> [WHAT YOU WILL DO] Write the data out again exactly, with every picture removed.

─── GIVEN RECORDS ───

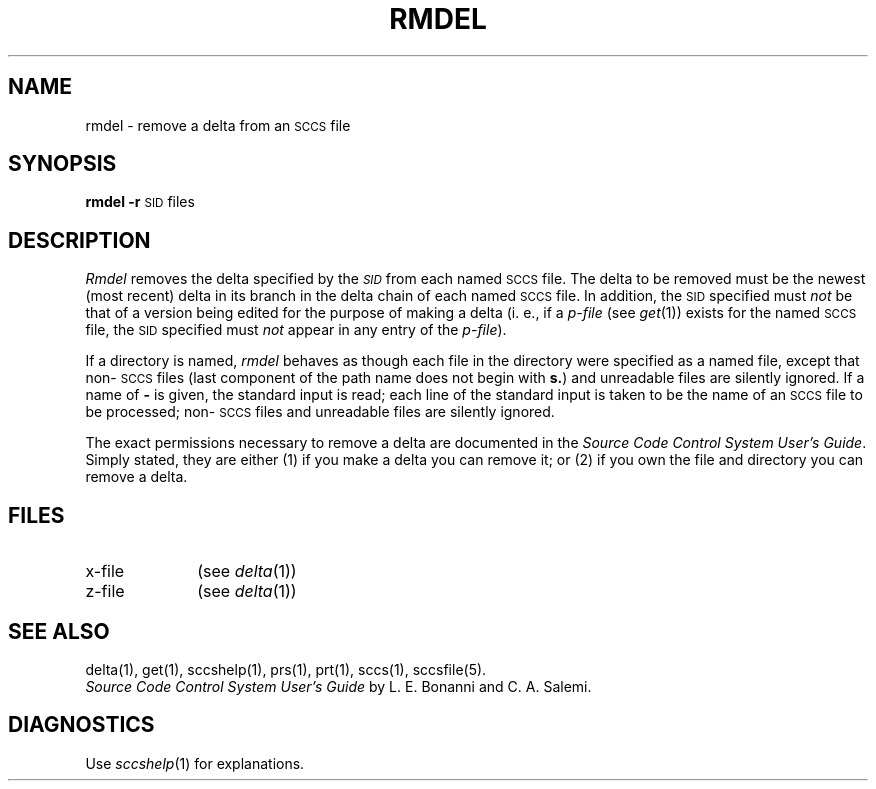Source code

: .ig
	@(#)rmdel.1	1.3	6/29/83
	@(#)Copyright (C) 1983 by National Semiconductor Corp.
..
.ds I)  \s-1SID\s0
.TH RMDEL 1
.SH NAME
rmdel \- remove a delta from an \s-1SCCS\s0 file
.SH SYNOPSIS
.B rmdel
.if n .ul
\fB\-r\fR\c
.if n .ul 0
\*(I)
files
.SH DESCRIPTION
.I Rmdel\^
removes the delta specified by the
.SM \fISID\fP
from each
named \s-1SCCS\s0 file.
The delta to be removed must be the newest (most recent) delta
in its branch in the delta chain of each
named \s-1SCCS\s0 file.
In addition,
the \*(I) specified must
.I not\^
be that of a version being edited for the purpose of
making a delta (i. e.,
if a
.I p-file\^
(see
.IR get (1))
exists for the named \s-1SCCS\s0 file,
the \*(I) specified must
.I not\^
appear in any entry of the
.I p-file\c\^
).
.PP
If a directory is named,
.I rmdel\^
behaves as though each file in the directory were
specified as a named file,
except that non-\s-1SCCS\s0 files
(last component of the path name does not begin with \fBs.\fR)
and unreadable files
are silently ignored.
If a name of \fB\-\fR is given, the standard input is read;
each line of the standard input is taken to be the name of an \s-1SCCS\s0 file
to be processed;
non-\s-1SCCS\s0 files and unreadable files are silently ignored.
.PP
The exact permissions necessary to remove a delta
are documented in the
.IR "Source Code Control System User's Guide" .
Simply stated,
they are either (1)
if you make a delta you can remove it;
or (2)
if you own the file and directory you can remove a delta.
.SH FILES
.PD 0
.TP 10
x-file
(see
.IR delta (1))
.TP 10
z-file
(see
.IR delta (1))
.PD
.SH "SEE ALSO"
delta(1),
get(1),
sccshelp(1),
prs(1),
prt(1),
sccs(1),
sccsfile(5).
.br
.I "Source Code Control System User's Guide\^"
by L. E. Bonanni and C. A. Salemi.
.br
.SH DIAGNOSTICS
Use
.IR sccshelp (1)
for explanations.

───

> [SOLUTION]
Source code

: .ig
	@(#)rmdel.1	1.3	6/29/83
	@(#)Copyright (C) 1983 by National Semiconductor Corp.
..
.ds I)  \s-1SID\s0
.TH RMDEL 1
.SH NAME
rmdel \- remove a delta from an \s-1SCCS\s0 file
.SH SYNOPSIS
.B rmdel
.if n .ul
\fB\-r\fR\c
.if n .ul 0
\*(I)
files
.SH DESCRIPTION
.I Rmdel\^
removes the delta specified by the
.SM \fISID\fP
from each
named \s-1SCCS\s0 file.
The delta to be removed must be the newest (most recent) delta
in its branch in the delta chain of each
named \s-1SCCS\s0 file.
In addition,
the \*(I) specified must
.I not\^
be that of a version being edited for the purpose of
making a delta (i. e.,
if a
.I p-file\^
(see
.IR get (1))
exists for the named \s-1SCCS\s0 file,
the \*(I) specified must
.I not\^
appear in any entry of the
.I p-file\c\^
).
.PP
If a directory is named,
.I rmdel\^
behaves as though each file in the directory were
specified as a named file,
except that non-\s-1SCCS\s0 files
(last component of the path name does not begin with \fBs.\fR)
and unreadable files
are silently ignored.
If a name of \fB\-\fR is given, the standard input is read;
each line of the standard input is taken to be the name of an \s-1SCCS\s0 file
to be processed;
non-\s-1SCCS\s0 files and unreadable files are silently ignored.
.PP
The exact permissions necessary to remove a delta
are documented in the
.IR "Source Code Control System User's Guide" .
Simply stated,
they are either (1)
if you make a delta you can remove it;
or (2)
if you own the file and directory you can remove a delta.
.SH FILES
.PD 0
.TP 10
x-file
(see
.IR delta (1))
.TP 10
z-file
(see
.IR delta (1))
.PD
.SH "SEE ALSO"
delta(1),
get(1),
sccshelp(1),
prs(1),
prt(1),
sccs(1),
sccsfile(5).
.br
.I "Source Code Control System User's Guide\^"
by L. E. Bonanni and C. A. Salemi.
.br
.SH DIAGNOSTICS
Use
.IR sccshelp (1)
for explanations.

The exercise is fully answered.